Dealing with Death

Mark Musgrove gave his mother CPR on the deck of a snorkeling boat during a family vacation in Hawaii. His children stood and watched, panicked, as their grandmother died of a heart attack. Back home, in Oregon, Mark’s brother, Jeff was packing his bags to meet up with the rest of the family when he received the news. The younger Musgrove brother soon altered his vacation plans to make funeral arrangements.

“I wouldn’t have traded that for what Jeff had to go through,” says Mark.

For months after the funeral, Jeff suffered panic attacks. His chest would cinch tight. He would often think about his mother’s untimely death, and how he too, would soon die.

“Just having that experience gave me a deeper understanding for the people that I serve,” Jeff says.

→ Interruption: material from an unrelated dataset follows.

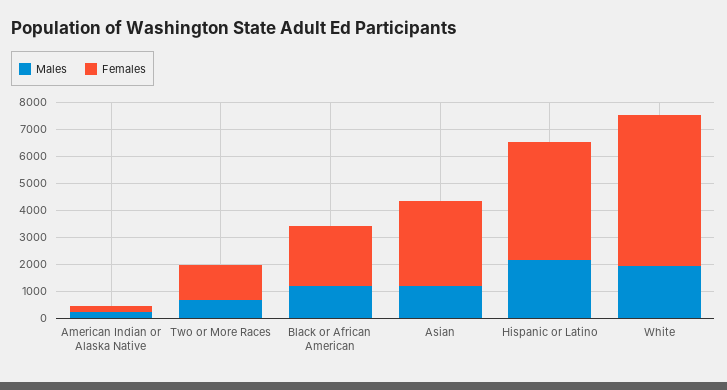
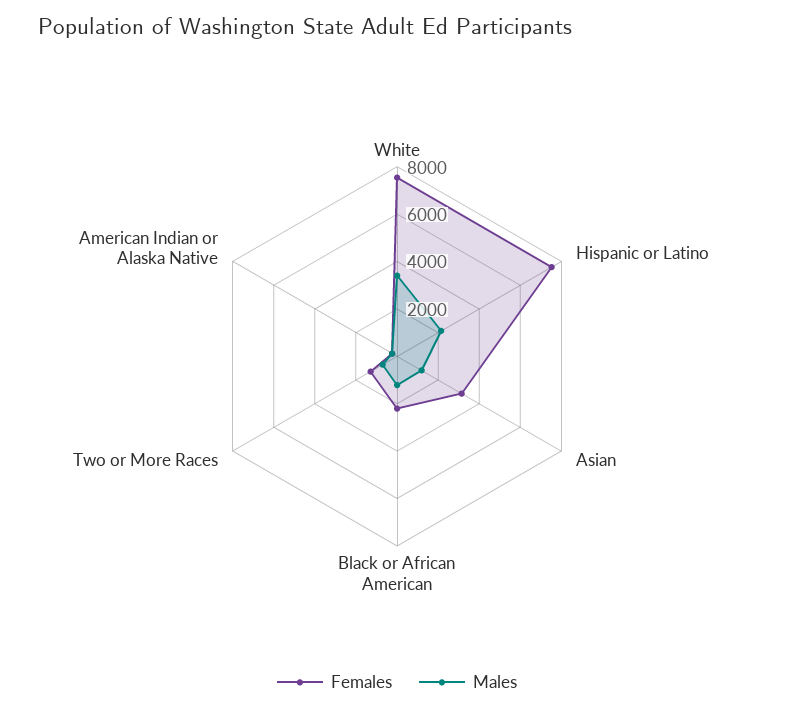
Females, Hispanic or Latino: 4500 -> 7500
Males, White: 2000 -> 3500
Females, White: 5500 -> 7500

The Musgroves grew up in the funeral business. A trip to pick up a dead body in Salem turned into an enjoyable family outing. The boys’ parents worked in a funeral home that would later become the Musgrove Family Mortuary.

Mark lived in the home until he was three. Jeff lived there during college. Mark became a funeral director after graduating from college. Jeff eventually joined his brother in the family business—a business that is often unpredictable and challenging.

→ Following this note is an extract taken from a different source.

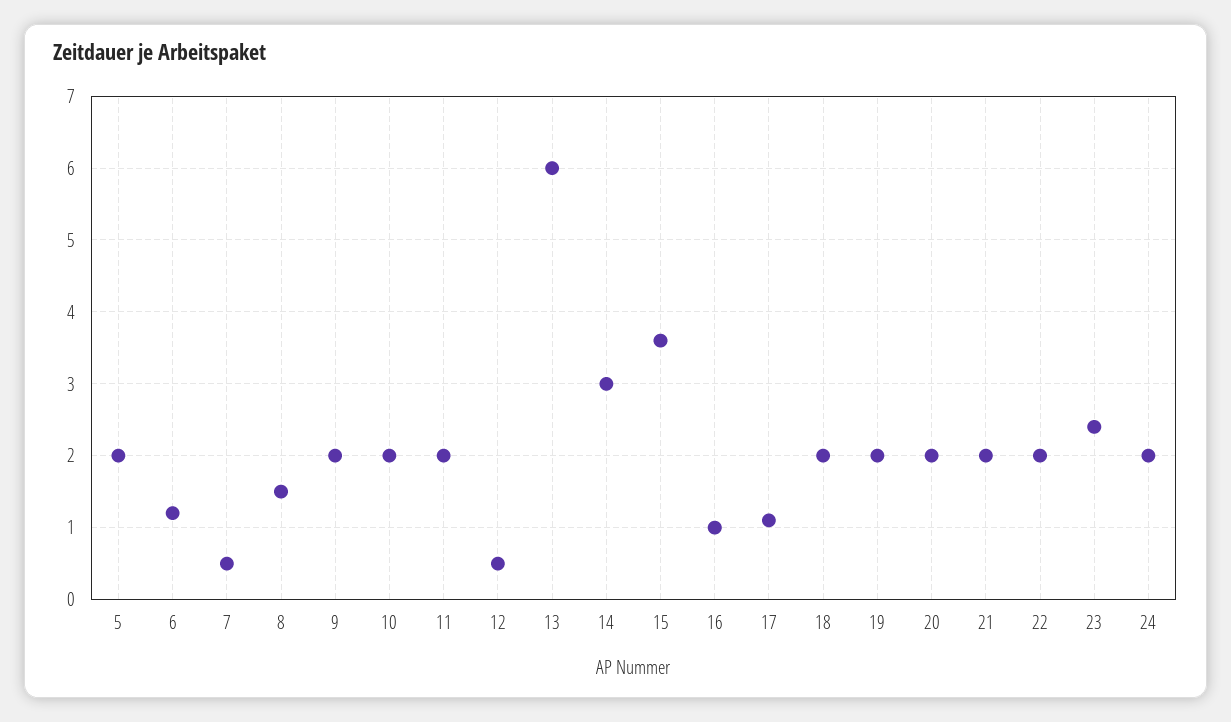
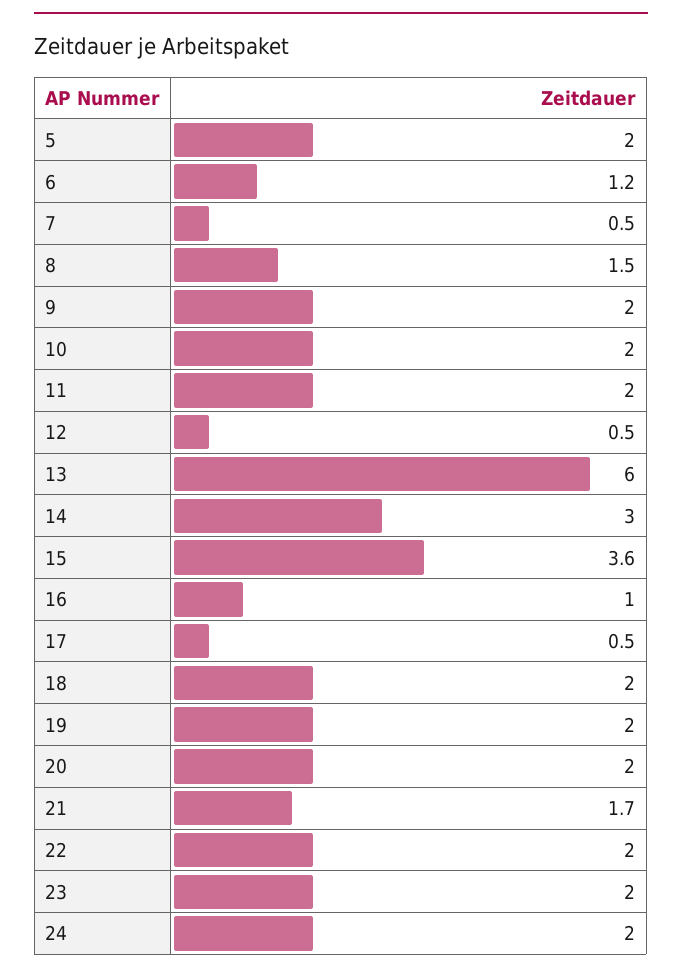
17: 1.1 -> 0.5
21: 2 -> 1.7
23: 2.4 -> 2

Everyday is different for the Musgroves. One of their many tasks include helping with the pick up and delivery of a body. Within 24 hours, by law, the funeral home must embalm or refrigerate the corpse. If it requires refrigeration, the body must be bathed, the hair shampooed and eyes closed.

“The family will bring in clothing—everything from a nightgown to a robe… we’ve had guys bring in tuxedos; we have no dress code,” Jeff says.

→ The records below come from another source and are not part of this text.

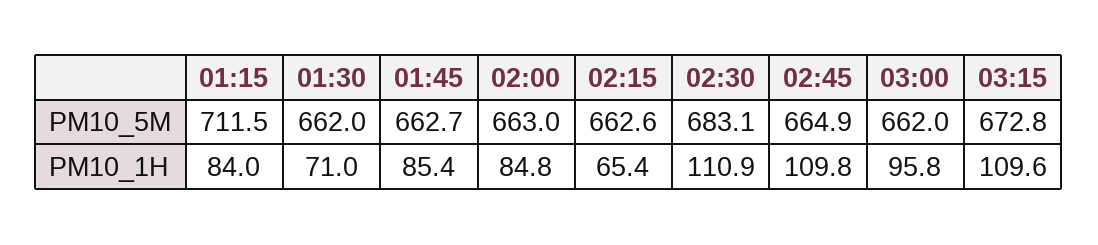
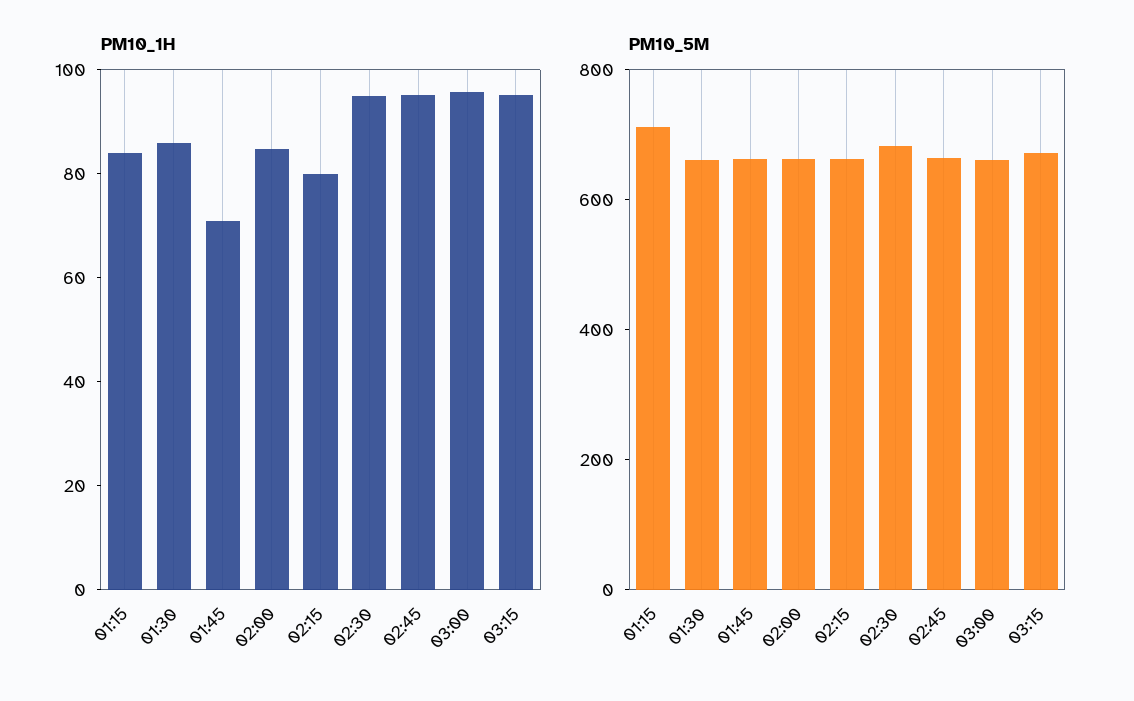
PM10_1H, 01:30: 71 -> 85
PM10_1H, 01:45: 85.4 -> 70
PM10_1H, 02:15: 65.4 -> 80
PM10_1H, 02:30: 110.9 -> 95
PM10_1H, 02:45: 109.8 -> 95
PM10_1H, 03:15: 109.6 -> 95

Though Jeff helps in preparing the bodies, his main job is to help guide the family through their grieving process.

“People are so desperate for some guidance. It’s like the tsunami has washed over their life and they don’t know what to do,” Jeff says.

Although the Musgroves need to be sympathetic, they say it is hard not to take their work home with him. Their mother had to leave the funeral business because she would often lay awake at night crying, wondering what would happen to the grieving families she had helped earlier in the day.

“She had to stop because it was killing her,” Jeff says.

The brothers acknowledge the constant exposure to grief is taxing—both emotionally and physically. Fortunately, they had a good example to follow.

“Our parents taught us ethics; especially my mom, who was so loving,” Mark says.

Mark often has to reeducate families about the funeral process because of misinformation perpetuated by shows like Six Feet Under or C.S.I.—a difficult task that is often exacerbated by his clients’ unstable condition.

“Some are in grief, in shock… maybe they haven’t slept in days. Maybe they popped a valium or something to help them deal with this big stress in their life,” Jeff says.

The family seeks to give their clients options, but says their brains sometimes cannot process the information correctly. As a result, the funeral directors are occasionally the recipients of misplaced anger.

Mark says more people are thinking ahead and planning for their funerals—a process that is hard for some people to comprehend.

“All these decisions are heart decisions. It’s really hard to wake up one morning, when the sun is shining and the birds are chirping, and to say, you know, ‘I’m going to go plan my funeral today.’ You know it doesn’t work that way,” Jeff says.

While the business of death is familiar to Jeff and his family, grief is something hard and foreign. When his mother died, he claims it was easier for him because he knew the about difficult decisions he would have to make. He says the planning process even helped bring the family closer.

“We were crying, laughing, hugging, and kissing,” Mark says.

When their mother returned to Oregon, she was dressed up and her makeup was done. The Musgroves say that it made the family feel as though they were tucking their mother in at night and taking care of her.

Ultimately, the family’s own traumatic experience helped them grow professionally.

“It made those of us that went through that better funeral directors. It put us on the other side of the table,” Mark says.

In spite of the hardships, the family obtains a deep-rooted sense of fulfillment from the work they do. They often receive phone calls of gratitude and Christmas cards every winter from families they helped years previously. Jeff says a lot of people need to volunteer to feel self-actualized in their lives, but he feels that he is helping people every day – and helping himself to realize his own mortality.

“There are instances where if I am not touched by the circumstances, then I need to get out of the business,” Jeff says, “the family who loses a little child. If I don’t shed a tear, then that’s not good, but sometimes I need to shed a tear and move on because I need to be the anchor for them.”